What the exercise asks
What is the number of lines in the entries that contain "textbf"? Reply with that number only.

Records supplied
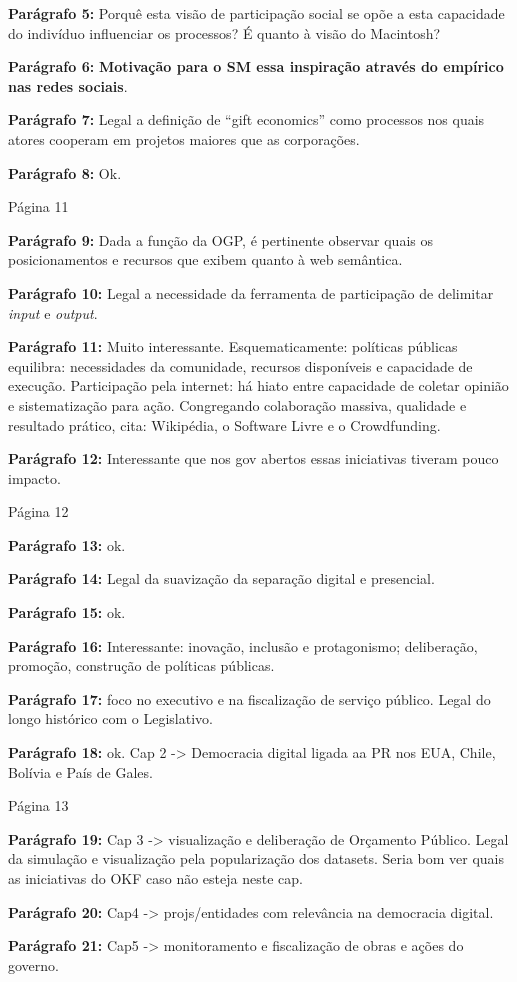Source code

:\documentclass[12pt]{report}
\newcommand{\pp}[1]{

\textbf{Parágrafo #1:}
}
\begin{document}
\pp{5} Porquê esta visão de participação social se opõe a esta capacidade do indivíduo influenciar os processos? É quanto à visão do Macintosh?

\pp{6} {\bf \color{red} Motivação para o SM essa inspiração através do empírico nas redes sociais}.

\pp{7} Legal a definição de ``gift economics'' como processos nos quais atores cooperam em projetos maiores que as corporações.

\pp{8} Ok.

\noindent Página 11

\pp{9} Dada a função da OGP, é pertinente observar quais os posicionamentos e recursos que exibem quanto à web semântica.

\pp{10} Legal a necessidade da ferramenta de participação de delimitar \emph{input} e \emph{output}.

\pp{11} Muito interessante. Esquematicamente: políticas públicas equilibra: necessidades da comunidade, recursos disponíveis e capacidade de execução. Participação pela internet: há hiato entre capacidade de coletar opinião e sistematização para ação. Congregando colaboração massiva, qualidade e resultado prático, cita: Wikipédia, o Software Livre e o Crowdfunding.

\pp{12} Interessante que nos gov abertos essas iniciativas tiveram pouco impacto.

\noindent Página 12

\pp{13} ok.

\pp{14} Legal da suavização da separação digital e presencial.

\pp{15} ok.

\pp{16} Interessante: inovação, inclusão e protagonismo; deliberação, promoção, construção de políticas públicas.

\pp{17} foco no executivo e na fiscalização de serviço público. Legal do longo histórico com o Legislativo.

\pp{18} ok. Cap 2 -> Democracia digital ligada aa PR nos EUA, Chile, Bolívia e País de Gales.

\noindent Página 13

\pp{19} Cap 3 -> visualização e deliberação de Orçamento Público.
Legal da simulação e visualização pela popularização dos datasets. Seria bom ver quais as iniciativas do OKF caso não esteja neste cap.

\pp{20} Cap4 -> projs/entidades com relevância na democracia digital.

\pp{21} Cap5 -> monitoramento e fiscalização de obras e ações do governo.
\end{document}
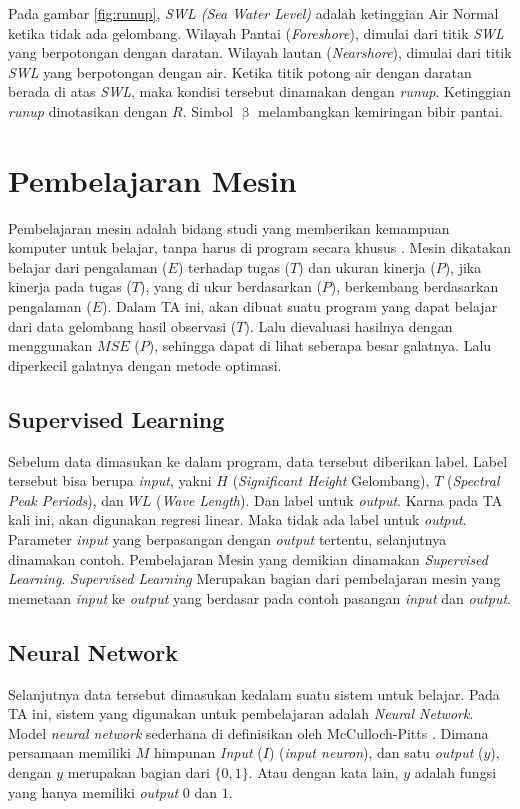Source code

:     Pada gambar \ref{fig:runup}, \emph{SWL (Sea Water Level)} adalah ketinggian Air Normal ketika tidak ada gelombang. Wilayah Pantai (\emph{Foreshore}), dimulai dari titik \emph{SWL} yang berpotongan dengan daratan. Wilayah lautan (\emph{Nearshore}), dimulai dari titik \emph{SWL} yang berpotongan dengan air. Ketika titik potong air dengan daratan berada di atas \emph{SWL}, maka kondisi tersebut dinamakan dengan \emph{runup}. Ketinggian \emph{runup} dinotasikan dengan $R$. Simbol $\upbeta$ melambangkan kemiringan bibir pantai.

\section{Pembelajaran Mesin}
    Pembelajaran mesin adalah bidang studi yang memberikan kemampuan komputer untuk belajar, tanpa harus di program secara khusus \cite{arthur_l_samuel_1959}. Mesin dikatakan belajar dari pengalaman ($E$) terhadap tugas ($T$) dan ukuran kinerja ($P$), jika kinerja pada tugas ($T$), yang di ukur berdasarkan ($P$), berkembang berdasarkan pengalaman ($E$). Dalam TA ini, akan dibuat suatu program yang dapat belajar dari data gelombang hasil observasi ($T$). Lalu dievaluasi hasilnya dengan menggunakan $MSE$ ($P$), sehingga dapat di lihat seberapa besar galatnya. Lalu diperkecil galatnya dengan metode optimasi.

\subsection{Supervised Learning}
    Sebelum data dimasukan ke dalam program, data tersebut diberikan label. Label tersebut bisa berupa \emph{input}, yakni $H$ (\emph{Significant Height} Gelombang), $T$ (\emph{Spectral Peak Periods}), dan $WL$ (\emph{Wave Length}). Dan label untuk \emph{output}. Karna pada TA kali ini, akan digunakan regresi linear. Maka tidak ada label untuk \emph{output}. Parameter \emph{input} yang berpasangan dengan \emph{output} tertentu, selanjutnya dinamakan contoh. Pembelajaran Mesin yang demikian dinamakan \emph{Supervised Learning}. \emph{Supervised Learning} Merupakan bagian dari pembelajaran mesin yang memetaan \emph{input} ke \emph{output} yang berdasar pada contoh pasangan \emph{input} dan \emph{output}\cite{AIPeterNorvig}. 

\subsection{Neural Network}
    Selanjutnya data tersebut dimasukan kedalam suatu sistem untuk belajar. Pada TA ini, sistem yang digunakan untuk pembelajaran adalah \emph{Neural Network}.
    Model \emph{neural network} sederhana di definisikan oleh McCulloch-Pitts \cite{McCulloch1943}. Dimana persamaan memiliki $M$ himpunan \emph{Input} ($I$) (\emph{input neuron}), dan satu \emph{output} ($y$), dengan $y$ merupakan bagian dari $\{0,1\}$. Atau dengan kata lain, $y$ adalah fungsi yang hanya memiliki \emph{output} $0$ dan $1$.

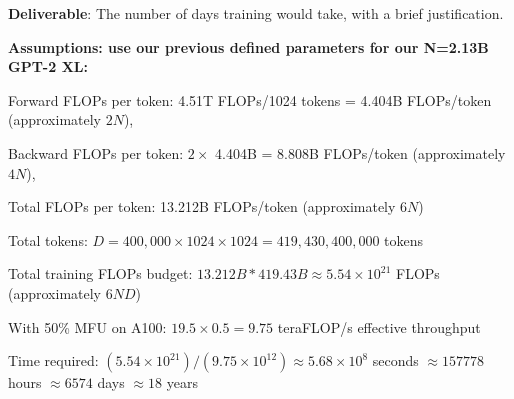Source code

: \begin{enumerate}[label=(\alph*)]
    \textbf{Deliverable}: The number of days training would take, with a brief justification.

    \begin{answer}
    \textbf{Assumptions: use our previous defined parameters for our N=2.13B GPT-2 XL:}
    
    Forward FLOPs per token: 4.51T FLOPs/1024 tokens = 4.404B FLOPs/token (approximately $2N$), 

    Backward FLOPs per token: $2 \times$ 4.404B = 8.808B FLOPs/token (approximately $4N$),

    Total FLOPs per token: 13.212B FLOPs/token (approximately $6N$)

    Total tokens: $D = 400,000 \times 1024 \times 1024 = 419,430,400,000$ tokens

    Total training FLOPs budget: $13.212B * 419.43B \approx 5.54 \times 10^{21}$ FLOPs (approximately $6ND$)

    With 50\% MFU on A100: $19.5 \times 0.5 = 9.75$ teraFLOP/s effective throughput

    Time required: $(5.54 \times 10^{21}) / (9.75 \times 10^{12}) \approx 5.68 \times 10^{8}$ seconds $\approx 157778$ hours  $\approx 6574$ days $\approx 18$ years
    \end{answer}
\end{enumerate}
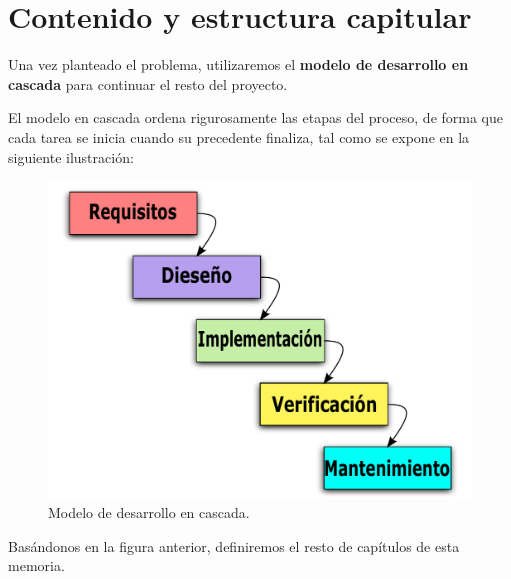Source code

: \newpage

\section{Contenido y estructura capitular}

Una vez planteado el problema, utilizaremos el \textbf{modelo de desarrollo en cascada} para continuar el resto del proyecto.

El modelo en cascada ordena rigurosamente las etapas del proceso, de forma que cada tarea se inicia cuando su precedente finaliza, tal como se expone en la siguiente ilustración:

\smallskip

\begin{figure}[H]
	\noindent \begin{centering}
		\includegraphics[width=\linewidth/2]{capitulo1/cascada}
		\par\end{centering}
	\smallskip
	\caption[Modelo de desarrollo en cascada.]{\label{fig:cascada} Modelo de desarrollo en cascada. \cite{wiki_cascada}}
\end{figure} 

\smallskip

Basándonos en la figura anterior, definiremos el resto de capítulos de esta memoria.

Result
4